===== TEXT EXCERPT
Flowchart depicting the methodology adopted in the study

Results and discussion

Seismic interpretation

In this study, seismic data interpretation was carried out to image subsurface structures (Yilmaz 2001). The most important step taken in interpreting seismic data was to create the relationship between the seismic reflection and stratigraphy of the area. The correlation between the borehole data and the seismic data enables identifying and correlating the seismic horizon with the formations. To perform the seismic modeling for this study, depth conversion was carried out. The seismic data recorded in the time domain was converted to depth domain because the well data was utilized for the study area in the depth domain. The density and sonic logs of six exploratory wells, Ha-B2, Ha-K1, Ha-I1, Ha-G1, Ha-A1, and Ha-N1, were calibrated with check shot data to perform the well (depth,m) -to-seismic (time, milliseconds) ties, to link stratigraphy to seismic reflection (Avseth et al. 2010) and to generate the synthetic seismogram. The results from the seismic well tie processing are presented in Fig. 4.
==========
▶ TASKS FOR THIS EXERCISE:
a. Translate this sentence from the seismic interpretation text into Spanish: "To perform the seismic modeling for this study, depth conversion was carried out."
b. Summarize the seismic interpretation text in two sentences.
None of the lines are used in any task.
===== DATA PROVIDED
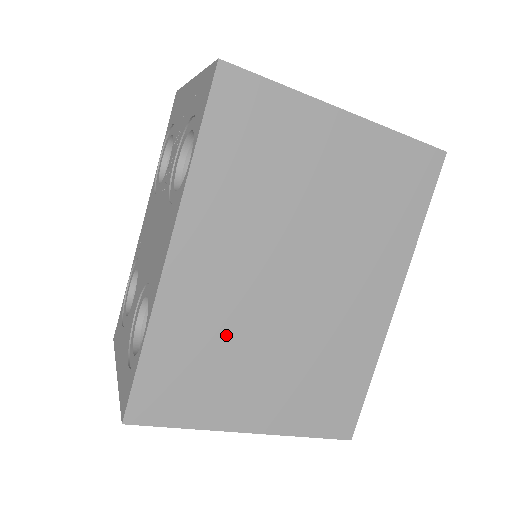
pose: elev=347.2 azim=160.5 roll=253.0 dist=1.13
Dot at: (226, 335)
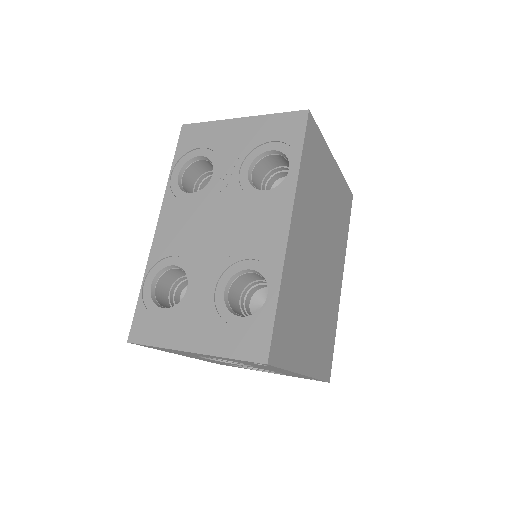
==========
▶ ANSWERS PROVIDED:
a. Para realizar el modelado sísmico de este estudio, se llevó a cabo la conversión a profundidad.

b. Seismic data were interpreted to image subsurface structures, and the key step was relating seismic reflections to the area's stratigraphy by correlating borehole data with the seismic data. Because the well data were in the depth domain, the time-domain seismic data were converted to depth, and the density and sonic logs of six exploratory wells were calibrated with check shot data to tie the wells to the seismic data and generate a synthetic seismogram.